In the journal article Moral maps and medical imaginaries (2012), anthropologist  Claire L. Wendland describes doctor swaps between hospitals in Malawi and America as built on “moral maps.” Malawian doctors working in America, she found, viewed American medical practice as “authentic.” In the United States they had access to the highest equipment, the best trained aides, the most scientific know-how, and educated and obedient patients. American doctors working on an exchange program in Malawi, though, also felt that they were experiencing “authentic” practice: in overcrowded and underfunded hospitals, they felt like superheroes, performing constant improvised life-saving procedures instead of plastic surgery operations or other non-dire uses of their skill. Wendland describes the doctors as making “moral maps.” Each group viewed the foreign situation as the “authentic” practice and their efforts there the most “moral” use of their profession. I’d like to apply this moral map concept to Kulanu.
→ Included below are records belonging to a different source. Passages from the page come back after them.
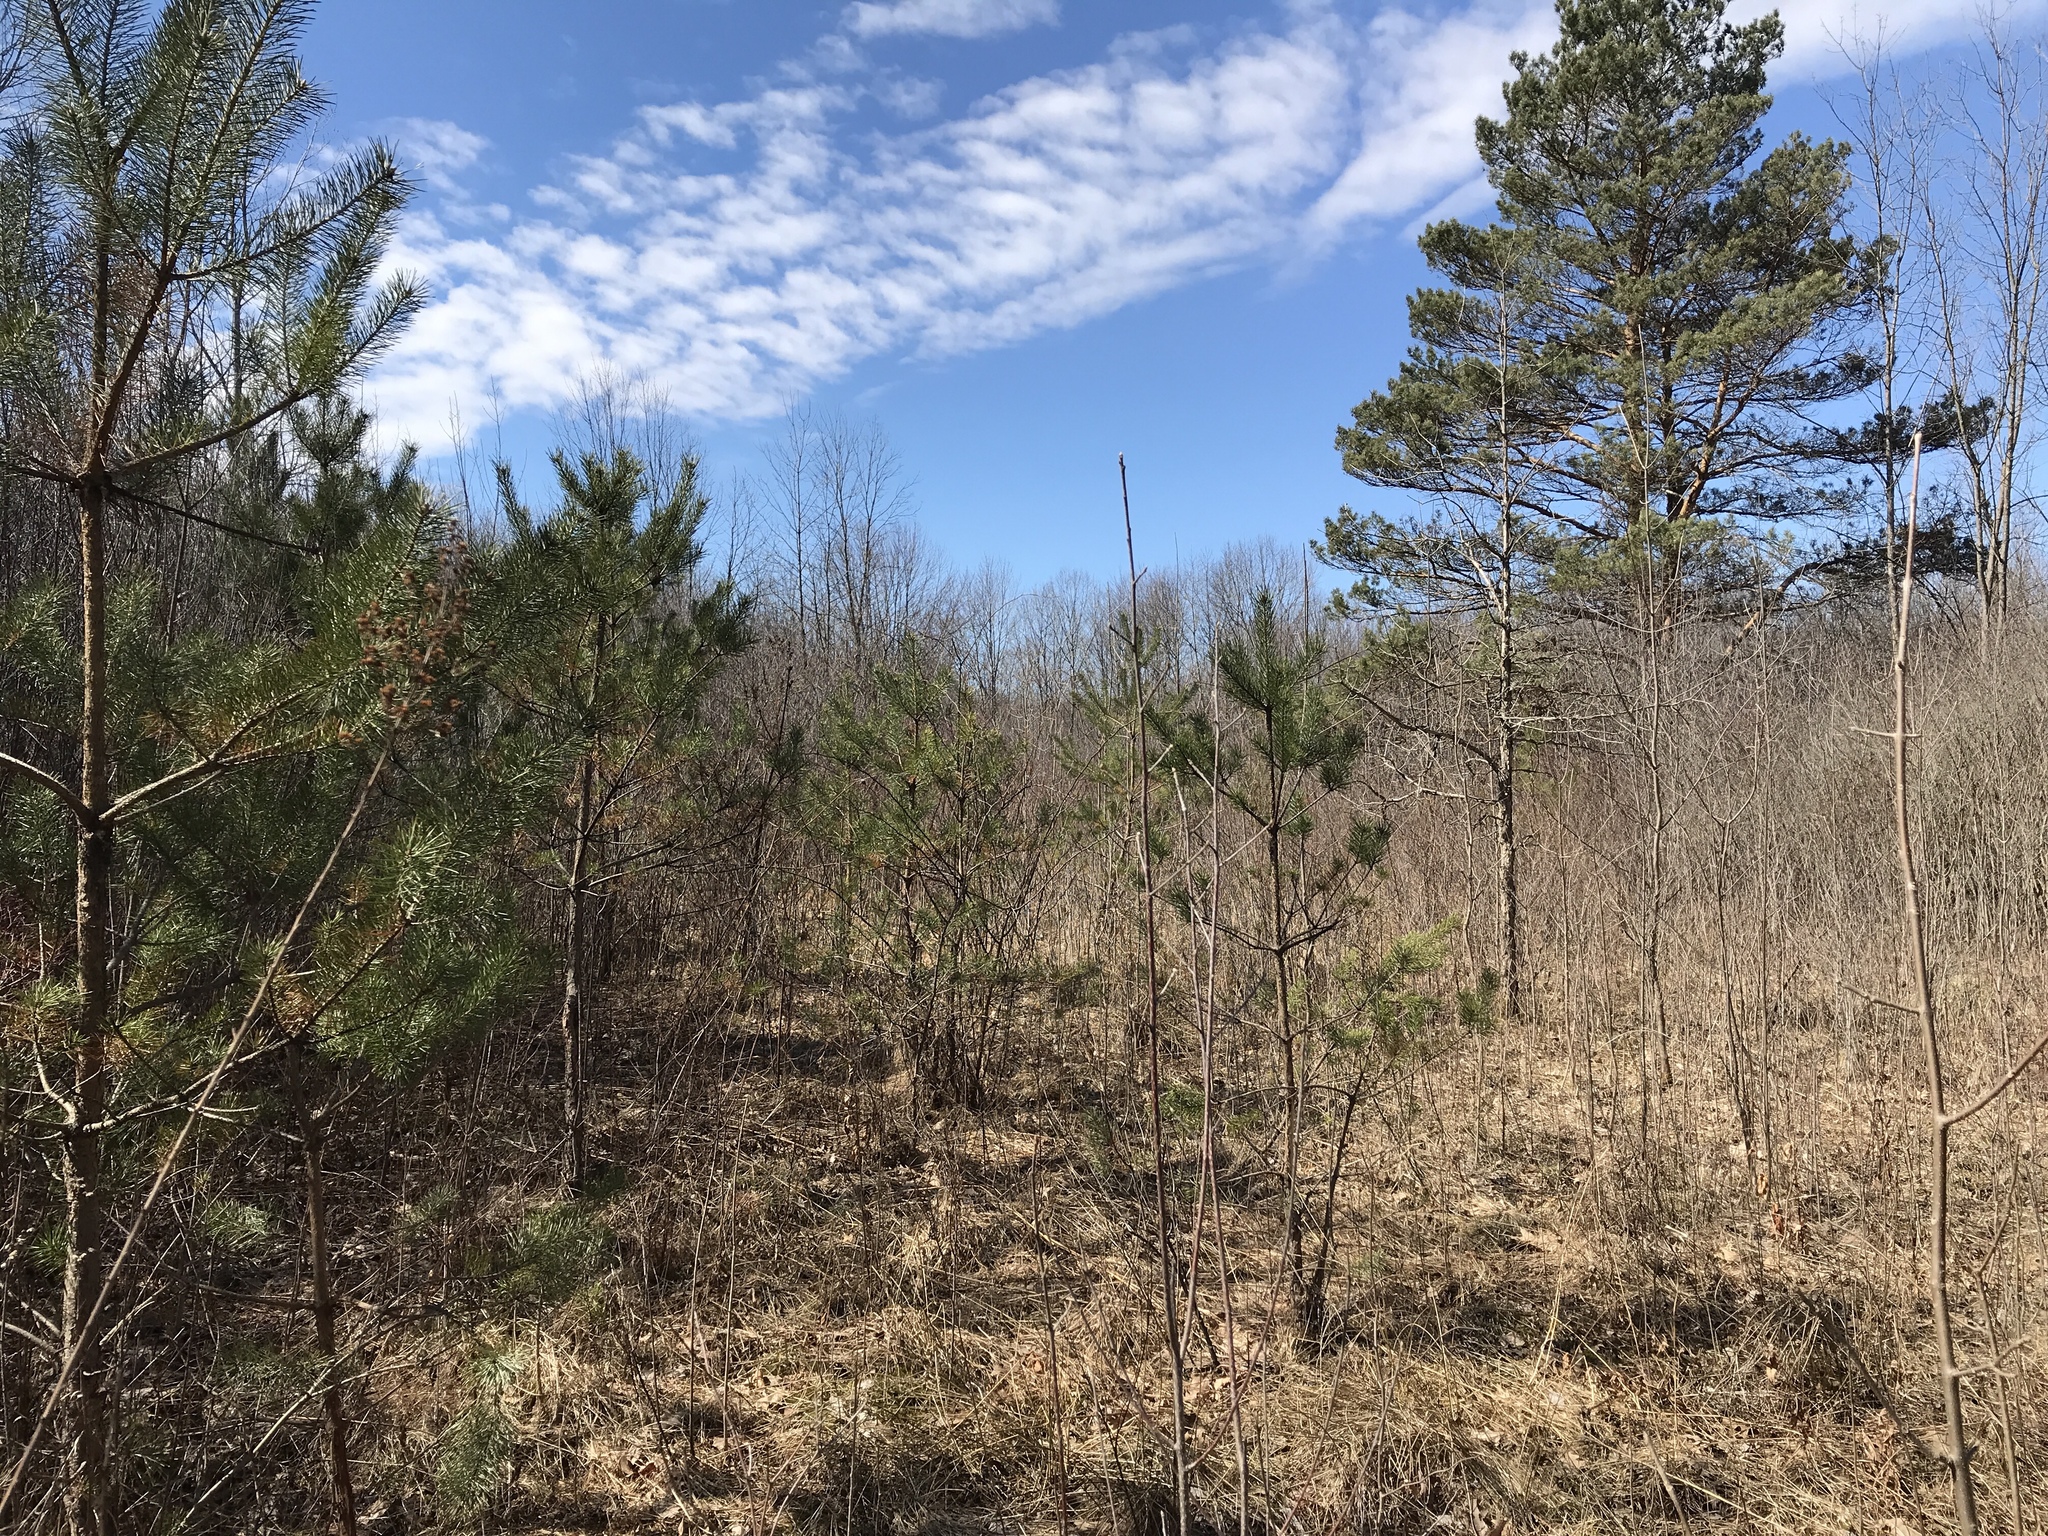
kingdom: Plantae
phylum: Tracheophyta
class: Pinopsida
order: Pinales
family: Pinaceae
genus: Pinus
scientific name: Pinus sylvestris
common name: Scots pine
We often perceive Kulanu through its benefit to its partner communities — a charity, a philanthropy, a service to Jews around the world. However, as we’ve seen above, Kulanu activists and leaders also gain from  Kulanu’s efforts: the expansion and preservation of Jewishness, the fulfillment of tikkun olam, the historical catharsis of resisting modern pogroms and inquisitions, the experience of a more exigent Jewish life, curiosity, friendship, and meaning. Many members of Kulanu’s partner communities draw a moral map to mainstream Judaism through Kulanu by learning about and adopting some American establishment or Haredi forms of Judaism, or perhaps by gaining official recognition from establishment and global Jews. So too, Kulanu members often draw a moral map to the partner communities. They see a Jewish spirit they rarely find at home, and sometimes a full reincarnation of their ancestors’ Judaism, lives, and even their persecution. Kulanu’s volunteers and its partner community members seek Jewishness in the other. All of this is to suggest another definition of Kulanu’s values and value: Kulanu is not a destination, but a web. It links the mainstream Jewish community with its most disparate diasporas; Kulanu is the communication between these Jewish communities, and the benefits that result from it.